Weave ‘Gossip’ DNS
WeaveDNS was introduced in Weave 0.9 as a simple solution to service discovery on the Weave network, allowing containers to find other containers’ IP addresses by their hostnames. With Weave 1.1, we’re introducing a completely redesigned...
WeaveDNS was introduced in Weave 0.9 as a simple solution to service discovery on the Weave network, allowing containers to find other containers’ IP addresses by their hostnames. With Weave 1.1, we’re introducing a completely redesigned weaveDNS. Dubbed ‘Gossip DNS’, it is faster, better and more reliable than existing solutions.
In the original version of weaveDNS, coordination between instances was via mDNS – a UDP-based broadcast protocol. When a container was started, it registered with the local weaveDNS instance, which stored an entry in local memory. When a container wanted to query for an address, the local weaveDNS instance broadcast the query to all other weaveDNS instances, which would then answer from local memory.
This approach presented two problems:
- Firstly lookups (by far the most common operation) were significantly more expensive than registrations, involving multiple network operations. A cache was added to address this, however this also added complexity.
- Secondly, when doing a lookup in the presence of failures, there was no way to know when you had heard from all the running weaveDNS instances – hence we implemented a timeout and lived with some requests taking long than desired. The performance was even worse when doing negative queries (ie queries which have no answer); weaveDNS would have to wait for all the instances to respond (or to timeout) before returning a negative result to the client.

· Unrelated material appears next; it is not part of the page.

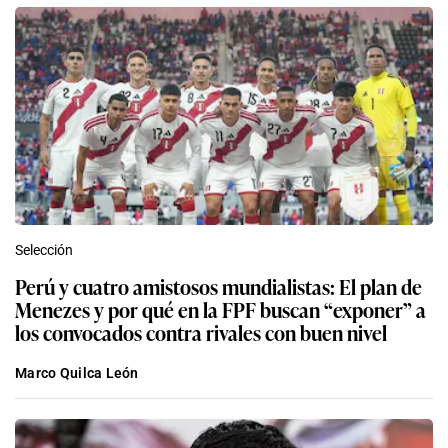
Selección
Perú y cuatro amistosos mundialistas: El plan de
Menezes y por qué en la FPF buscan “exponer” a
los convocados contra rivales con buen nivel
Marco Quilca León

The new implementation reverses this design – registrations are broadcast to all weaveDNS instances, which subsequently hold all entries in memory and handle lookups locally. With Weave 1.1 the most common operation is a cheap, local in-memory lookup. To demonstrate the performance difference, we ran dnsperf against Weave 1.0 and 1.1 running on a 5-machine cluster, with each host running 10 containers. The workload was 50% positive queries, and 50% negative queries.
With Weave 1.0:
$ ./dnsperf -s $(weave docker-bridge-ip) -d test -c 1 -l 60 ... Queries per second: 4896.070494 Average Latency (s): 0.018576 (min 0.000064, max 4.663590) Latency StdDev (s): 0.081017
With Weave 1.1:
$ ./dnsperf -s $(weave docker-bridge-ip) -d test -c 1 -l 60 ... Queries per second: 11537.851621 Average Latency (s): 0.008577 (min 0.000064, max 0.101836) Latency StdDev (s): 0.003895
In addition to improved performance and latency, the new design removes the need for a traditional TTL-based cache, since updates to DNS entries are broadcast throughout the cluster. This has the property that in the absence of network failures, entries in the the local in-memory database are updated near instantaneously and no longer need to be timed out. This also significantly reduces the chance of weaveDNS giving out stale answers. These improvements have also allowed us to lower the TTL on DNS responses, encouraging clients to query weaveDNS more often and work with fresher results themselves.
The original version of weaveDNS existed as a set of separate containers on the Weave network, one per host. In addition to the new design for broadcasting registrations, the new implementation of weaveDNS has been integrated into the same process as the Weave router, in order to piggyback on the Weave router’s coordination and communication mechanisms. This has some favourable consequences: weave launch now starts one fewer container, and weaveDNS doesn’t require an address on the Weave network, therefore it doesn’t depend on our IP address allocator to have achieved a quorum before getting started.
By embedding weaveDNS in the Weave router, we take advantage of the Weave router’s knowledge of network topology to make the registration broadcast as efficient as possible. We also use the Weave router’s gossip implementation to periodically synchronise DNS mappings between peers and recover from network partitions and other transient failures. This is achieved by modelling the DNS hostname to IP address mapping as a simple CRDT.
The previous version of weaveDNS would return a single IP address for a given hostname, even when multiple containers with the given hostname existed on the Weave network. This was done to make queries as fast as possible by returning the first entry we received, and as mentioned above, in the event of failure we couldn’t know when we had received all the replies. Subsequent replies would be cached in memory, and subsequent queries would receive a single, random entry, as a simple form of load balancing.
With this new version of weaveDNS, each peer is aware of the hostnames and IP address of all containers in the Weave network. This lets us respond to queries with the IP addresses for all containers with the given hostname, enabling clients to implement simple service fail over and load balancing. We shuffle the order of the IP addresses before returning them, again as a simple form of load balancing, but getaddrinfo() stops this being as effective as you’d hope.
With all these improvements, you might expect the new weaveDNS to be bigger and more complicated – but that’s not so. Due to the reuse of existing communication mechanisms inside the Weave router and the removal of the DNS cache, the new weaveDNS implementation is less than 30% the size of the old code – 1.5k lines vs 5k. This should result in a codebase with fewer bugs, and one that is easier to maintain and improve upon.